I'd gone to my first magic convention in Las Vegas when I was nine, and I got more duping delight out of tricking Elizabeth than anyone else in the world because I could tell that one side of her wanted to believe I had floated off the ground. Tonight, for the first time in my life, she actually said, “How did you do that?”

“It's magic.”

She picked up Karen Carpenter. “My God, if you could apply the same passion to the business . . .” She snapped the book shut and picked up the TV remote. She turned to the financial channel. I plopped down on the couch perpendicular to her and took the remote from her and turned on the menu. “You don't need to watch the news.”

“Yes, I do,” she said.

“No, you don't. It's too real. Did you watch the news when we shut down the Crowne Suites in Denver? No, we watched
Follow That Dream
. When we shut down Sun Resort in Phoenix? We watched
Clambake
and
Jailhouse Rock
back to back.”

“Yes, I remember,” she said, “but I'm only interested in Elvis's life, his biography, not the movies.”

“Bullshit.”

“Cursing is a sign of low intelligence,” she said, but then, “his movies
are
completely unrealistic, but they are interesting if you know what was going on in his real life when he was filming them.”

Under the category “Romantic/Feel Good,” I selected
Viva Las Vegas
. “Admit it,” I said, “you like to watch Elvis movies when you are feeling bad.”

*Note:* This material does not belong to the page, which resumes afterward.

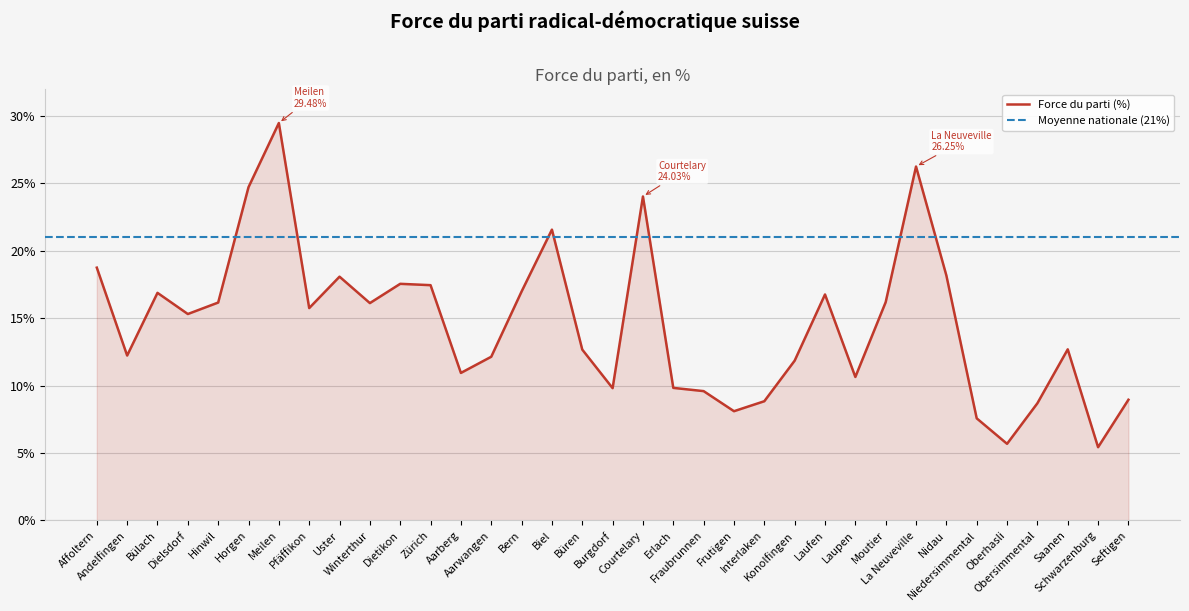

How many lines are shown in the chart?

1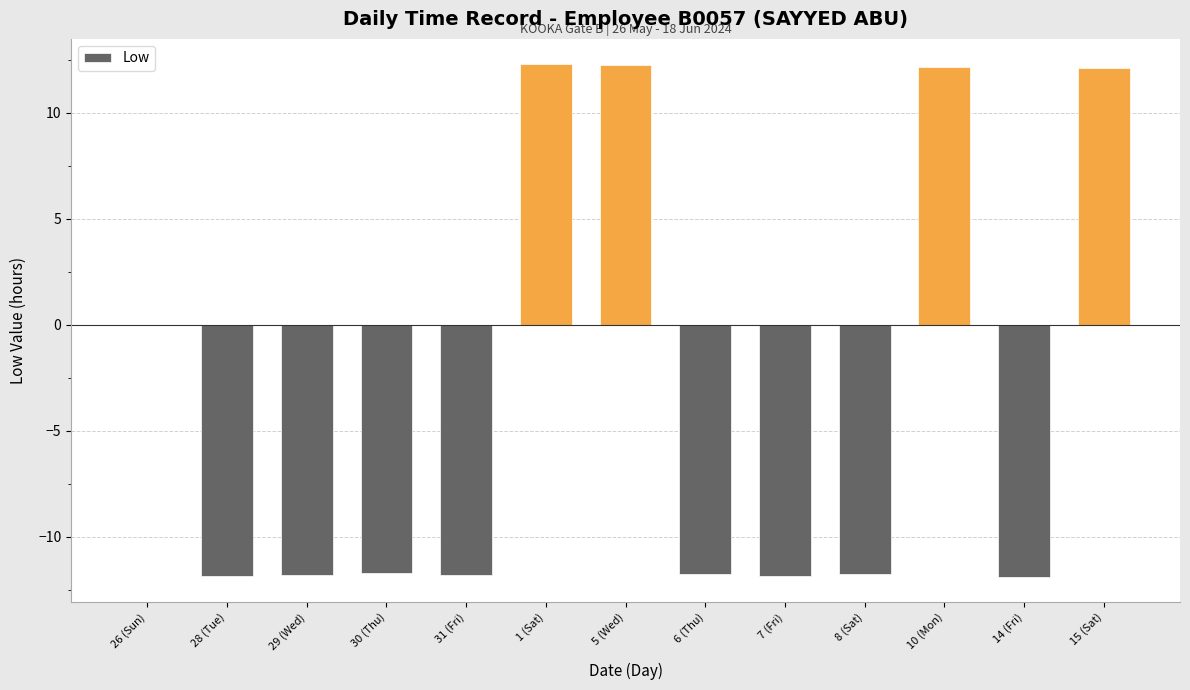

Where does the data first go above -11?

26 (Sun)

“This isn't a bad night,” she said as her eyes actually read the FBI warning on the screen and she said, “Did you know when they were filming this, the tabloids obtained the stills from the wedding scene and published them and started the rumor that he and Ann-Margret really got married.”

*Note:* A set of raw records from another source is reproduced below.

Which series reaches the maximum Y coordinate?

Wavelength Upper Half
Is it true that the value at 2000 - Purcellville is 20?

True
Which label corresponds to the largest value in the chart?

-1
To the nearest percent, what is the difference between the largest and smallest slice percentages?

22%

I knew when Elizabeth was quiet for fifteen minutes (Elvis driving into Vegas with his race car on a trailer), movie flashing on her face, she wanted to enjoy this, and I thought it would make me happy too. All I could think about was Charles.

In this movie, Elvis, a singer/race car driver, is after swim instructor Ann-Margret. Every scene is an excuse to sing, the band always ready, but during the first interior shot of the Flamingo Hotel, Elizabeth said, “Look at that mezzanine. They don't make them
like that anymore. He was in love with Ann-Margret, but she was a Hollywood career woman. He wanted a mother figure.”

Elizabeth was a sucker for the American celebrity biography, the more sordid the downfall the better. Every biography proved to her how corrupting her adopted country and success could be. She took pleasure in the spoiling and the spoils and the downfalls of the Kennedys, Marilyn Monroe, Karen Carpenter, and Elvis Presley, and I'm not sure that these stories didn't comfort her, showing the high times, just like her younger life with her father and mother, but then everyone had to suffer the downfall just like hers, a once great business of hotels.

In the movie, Elvis looks out his hotel window and sees Ann-Margret teaching a swimming class to kids. Her red hair reminded me of Ursula's, though Ursula's was deeper, nearly brown. Elvis grabs his guitar and heads down to woo her. She wears a red one-piece with buttons up the front and shuns him, though there is no reason for her to do so—he is handsome, charismatic, seems nice—but I think this was what girls were supposed to do back in 1964. Ann-Margret is beautiful, and she goes into a dressing room to change, and Elvis begins singing as he waits for her. She sings back from inside. Pretty soon they dance around the hotel pool, and everyone is watching them. Everything in a musical is perfect, and for a second I believed in Rusty and Lucky, and that perhaps things back in 1964 were really like this, but then Elizabeth's tragic voiceover began, “He started taking amphetamines in 1958 in the army.” She put her feet on the table.

“You are using
Viva Las Vegas
as a teaching moment?”

“Look at the people there.” She pointed to the background. “Look at those people around the pool and the number of staff serving them. There are too many people in the world today, and everyone has money. Service like that can't be provided to everyone. Everyone expected this treatment back then and we certainly gave it to them.” She clicked her tongue.

“Elizabeth,” I said, my voice lower, not lifting my head off the back of the couch, “how wealthy was your father?”

“He was trained as a banker in New Delhi before he came here. He worked extremely hard for everything he had.”